DIRECTIONS FOR THIS TASK: In the listing below, count the lines that contain the string "Annotated", and state that number without further words.

EXTRACTED INFORMATION:
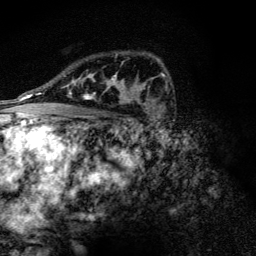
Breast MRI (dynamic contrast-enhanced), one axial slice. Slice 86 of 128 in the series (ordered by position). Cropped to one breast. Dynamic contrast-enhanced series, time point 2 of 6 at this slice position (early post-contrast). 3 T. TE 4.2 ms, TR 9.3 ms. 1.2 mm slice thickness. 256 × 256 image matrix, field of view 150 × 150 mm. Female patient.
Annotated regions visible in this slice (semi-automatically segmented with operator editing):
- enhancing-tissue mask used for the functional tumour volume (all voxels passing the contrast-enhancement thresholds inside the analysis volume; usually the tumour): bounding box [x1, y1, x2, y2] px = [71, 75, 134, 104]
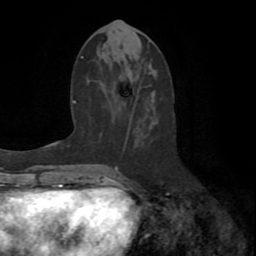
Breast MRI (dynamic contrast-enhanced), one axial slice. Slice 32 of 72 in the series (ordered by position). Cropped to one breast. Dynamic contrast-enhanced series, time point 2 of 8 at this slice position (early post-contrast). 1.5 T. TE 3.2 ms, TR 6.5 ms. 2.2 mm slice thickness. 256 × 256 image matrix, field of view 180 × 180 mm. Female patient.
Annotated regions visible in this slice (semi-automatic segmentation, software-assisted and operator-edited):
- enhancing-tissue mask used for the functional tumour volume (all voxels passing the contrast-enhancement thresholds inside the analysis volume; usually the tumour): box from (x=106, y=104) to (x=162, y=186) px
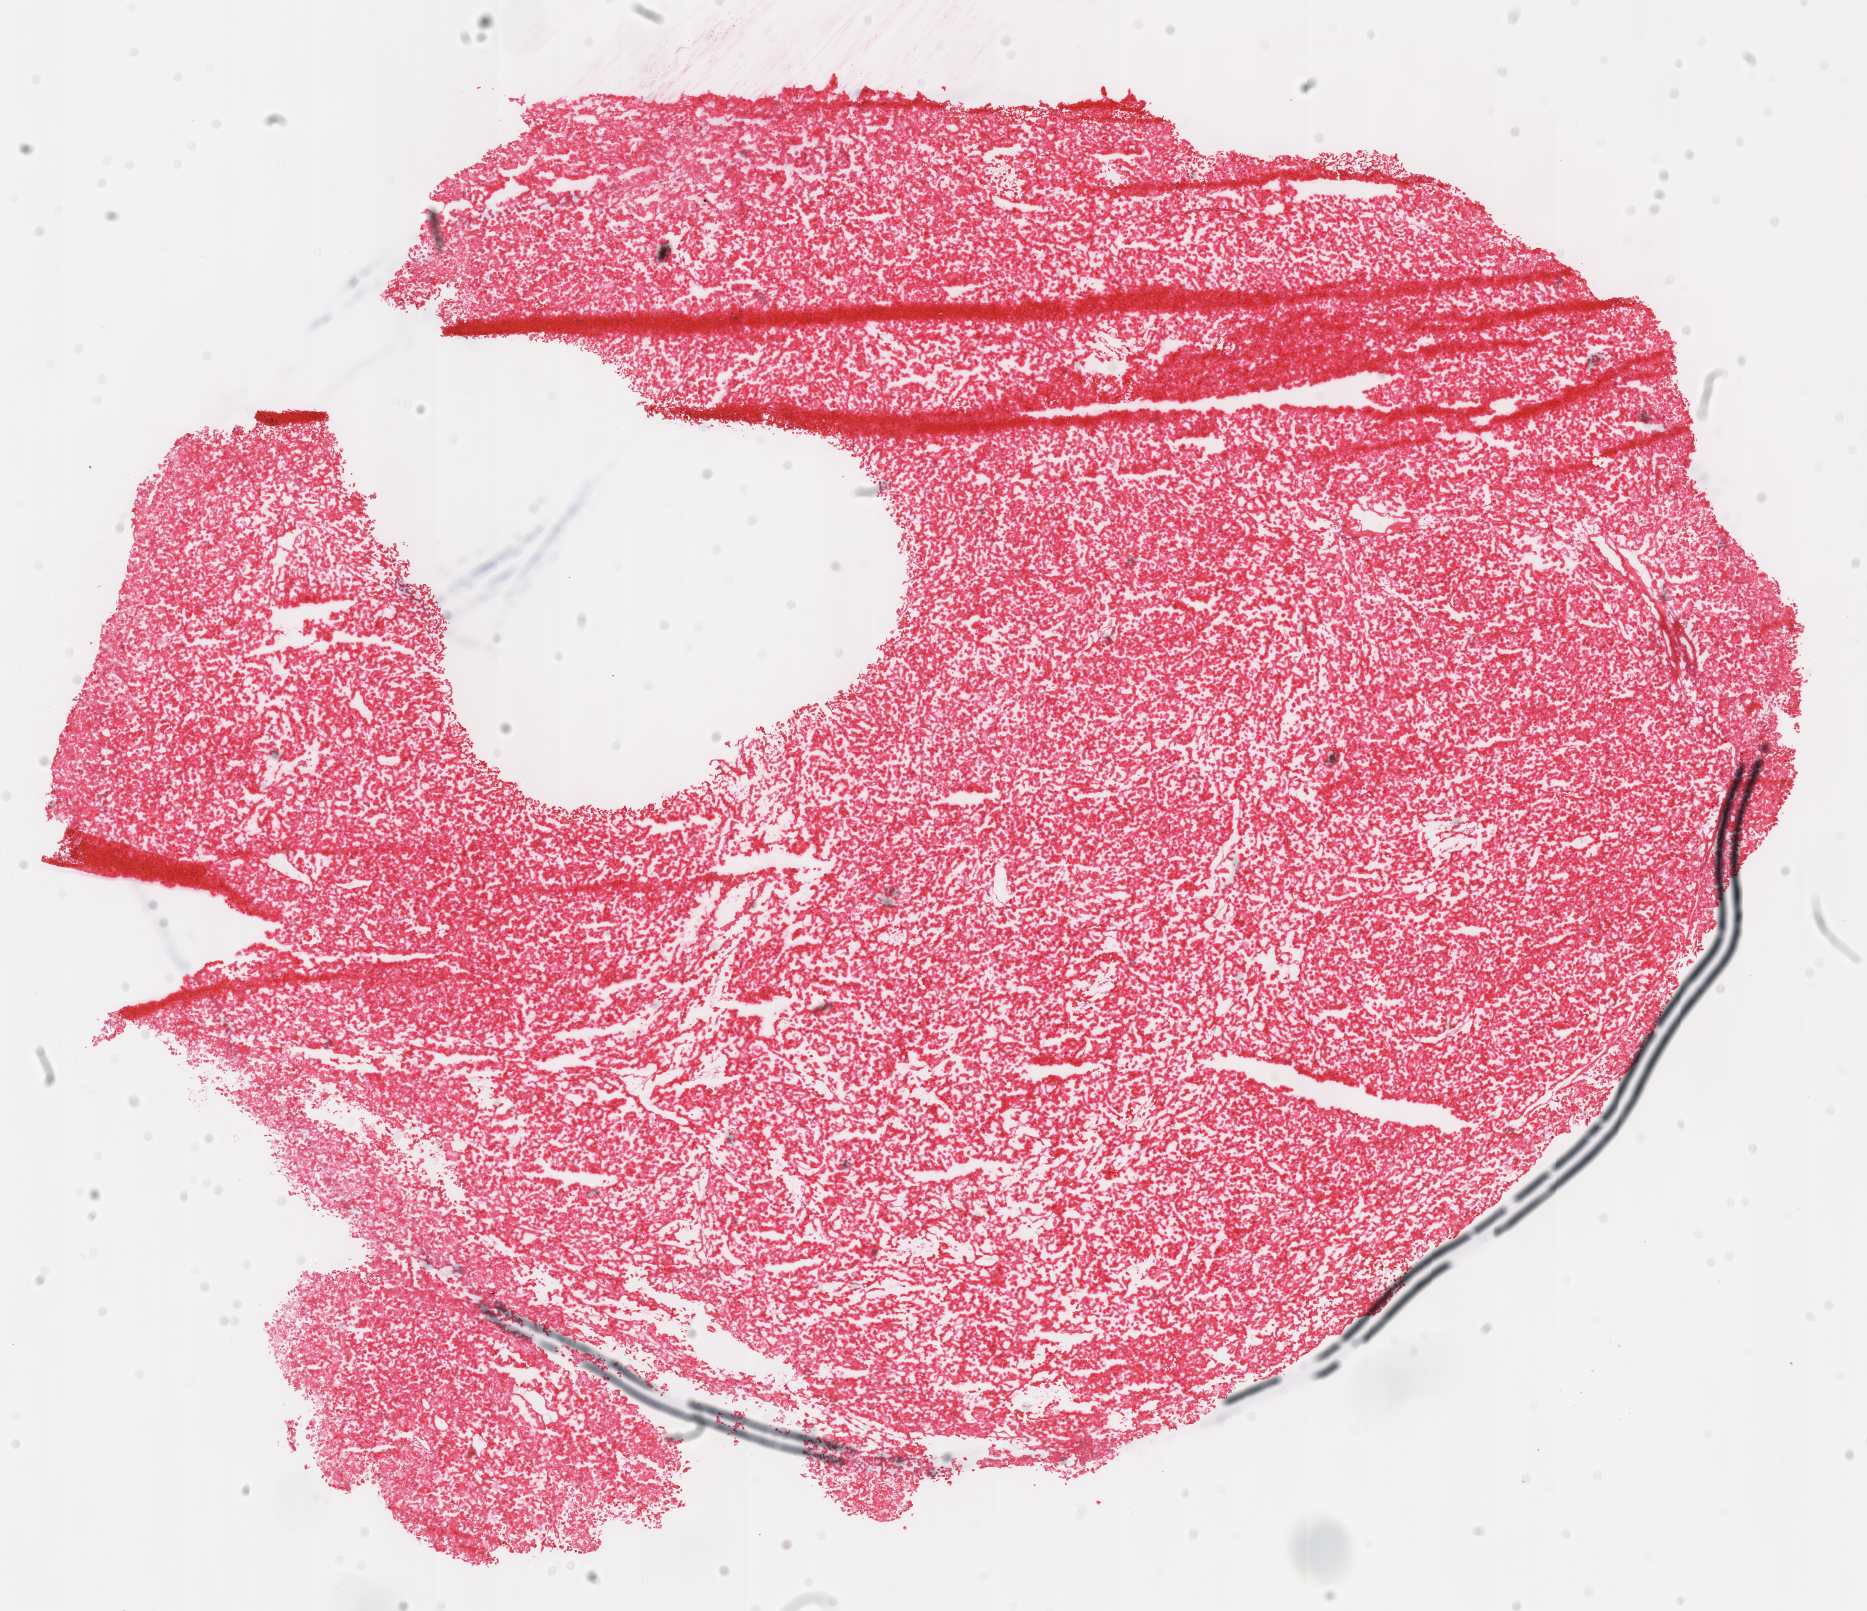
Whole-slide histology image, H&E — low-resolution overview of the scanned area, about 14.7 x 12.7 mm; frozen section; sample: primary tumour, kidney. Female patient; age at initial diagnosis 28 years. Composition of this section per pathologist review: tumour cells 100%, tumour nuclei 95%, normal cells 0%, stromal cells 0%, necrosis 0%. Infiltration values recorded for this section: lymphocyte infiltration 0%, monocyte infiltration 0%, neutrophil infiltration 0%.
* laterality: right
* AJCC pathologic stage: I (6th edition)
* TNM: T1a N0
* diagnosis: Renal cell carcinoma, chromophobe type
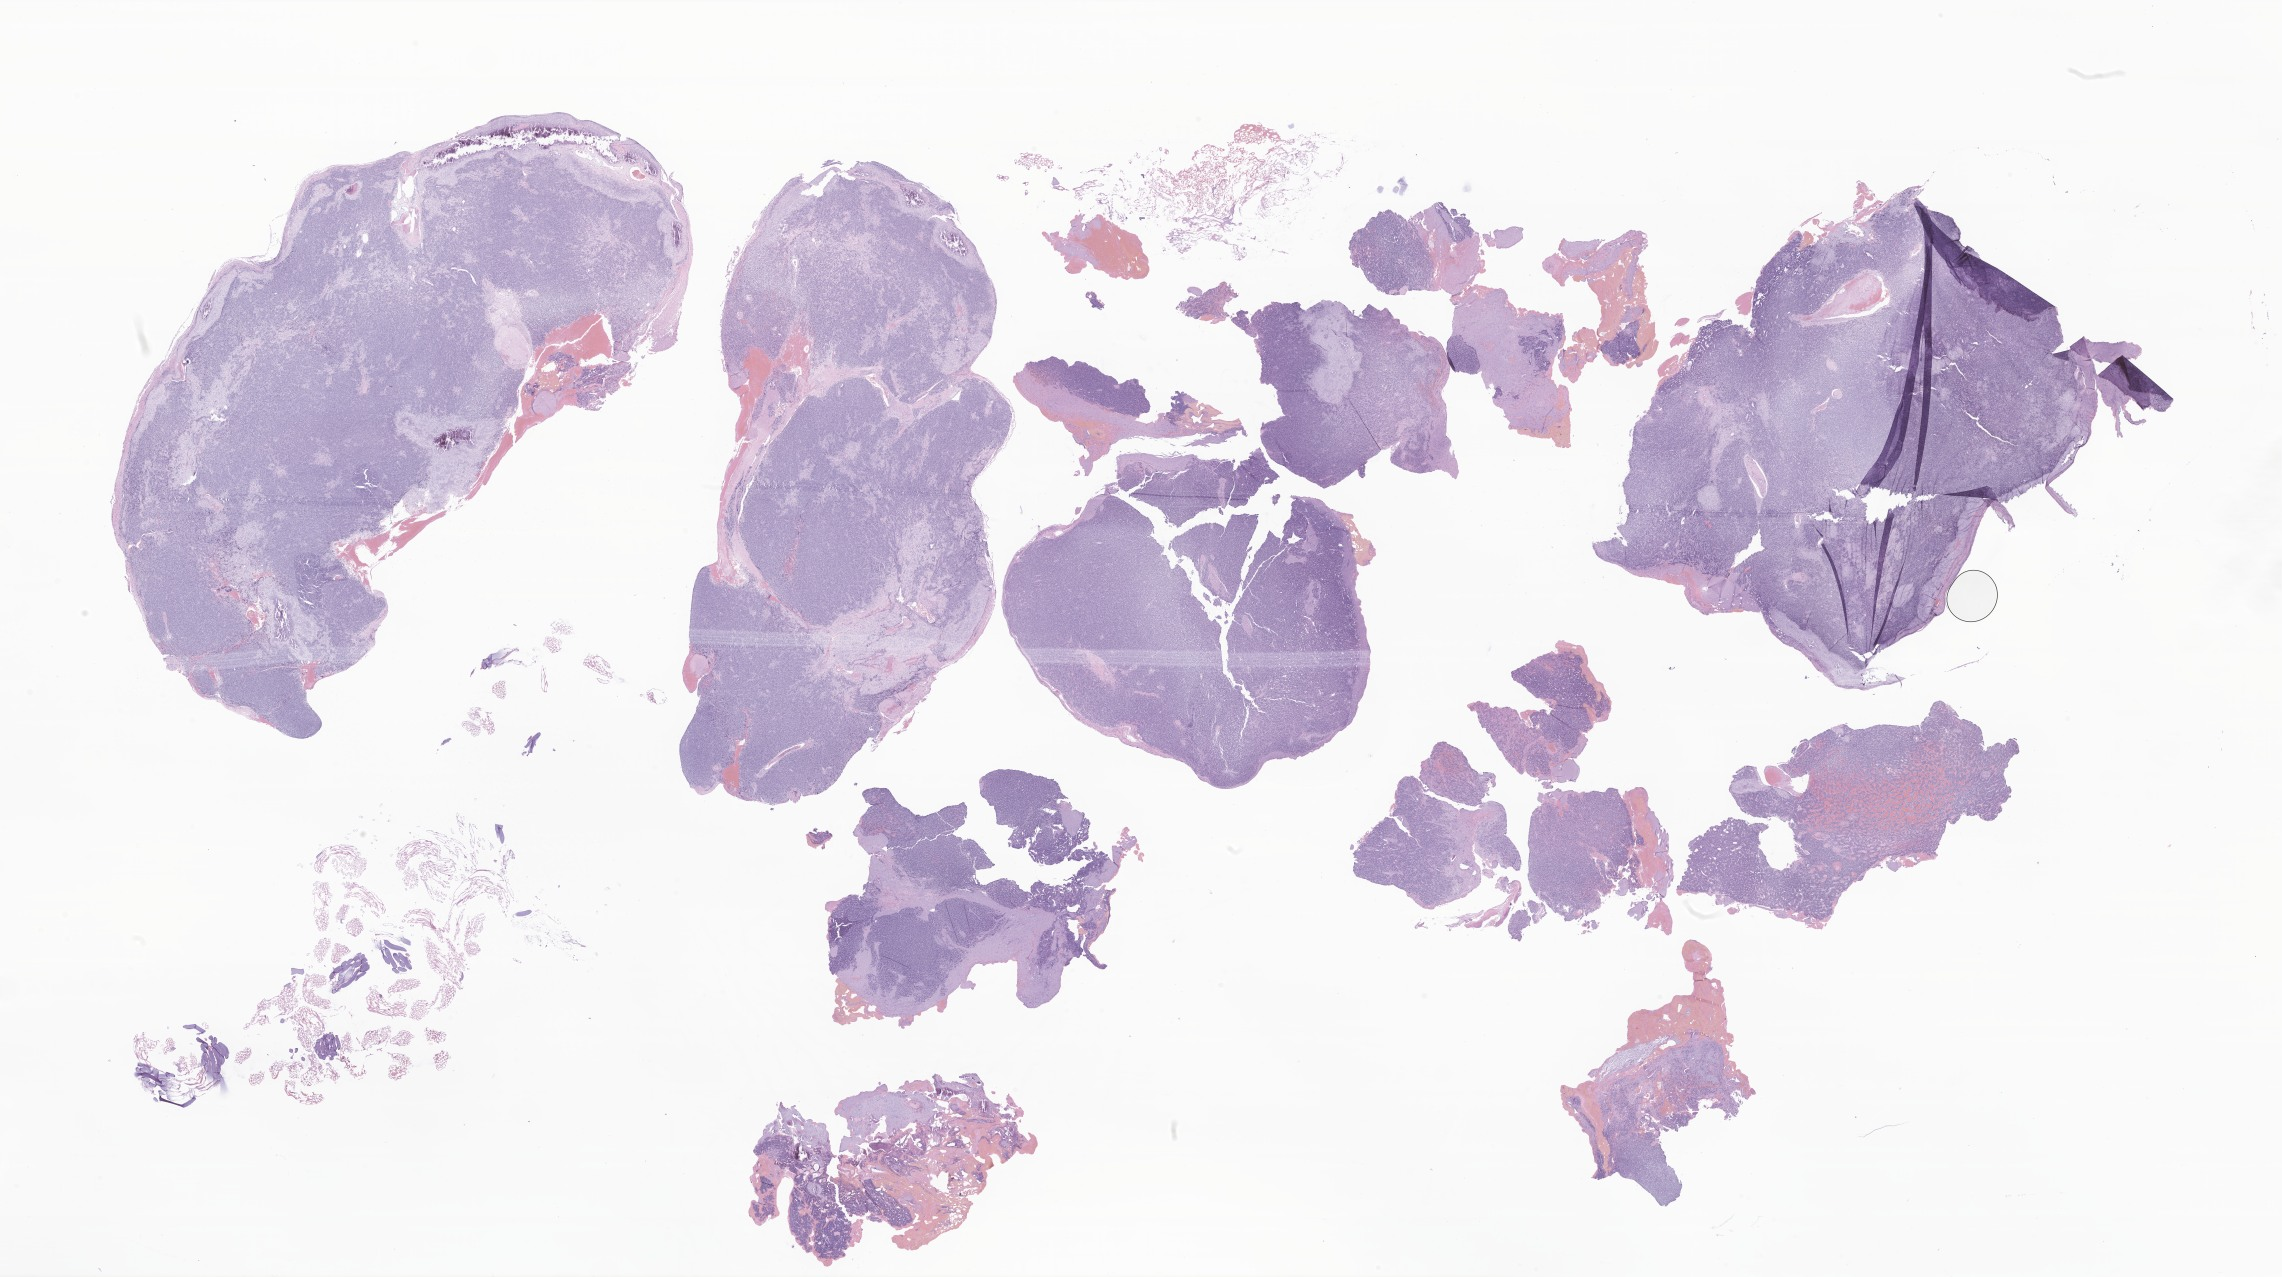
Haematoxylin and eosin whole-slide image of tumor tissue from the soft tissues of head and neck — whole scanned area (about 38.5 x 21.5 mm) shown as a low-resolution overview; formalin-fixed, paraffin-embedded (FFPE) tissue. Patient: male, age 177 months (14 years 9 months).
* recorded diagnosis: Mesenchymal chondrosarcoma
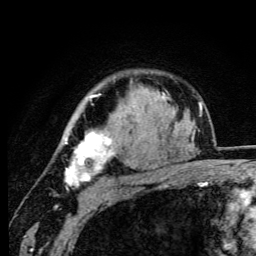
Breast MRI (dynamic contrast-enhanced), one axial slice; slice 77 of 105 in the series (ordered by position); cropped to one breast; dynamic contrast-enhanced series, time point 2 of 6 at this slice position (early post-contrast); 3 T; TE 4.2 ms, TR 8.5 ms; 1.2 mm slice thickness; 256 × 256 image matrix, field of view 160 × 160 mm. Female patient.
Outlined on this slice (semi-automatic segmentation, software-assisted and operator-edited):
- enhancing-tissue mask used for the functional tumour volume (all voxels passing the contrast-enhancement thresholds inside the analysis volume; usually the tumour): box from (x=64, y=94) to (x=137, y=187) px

RESPONSE: 2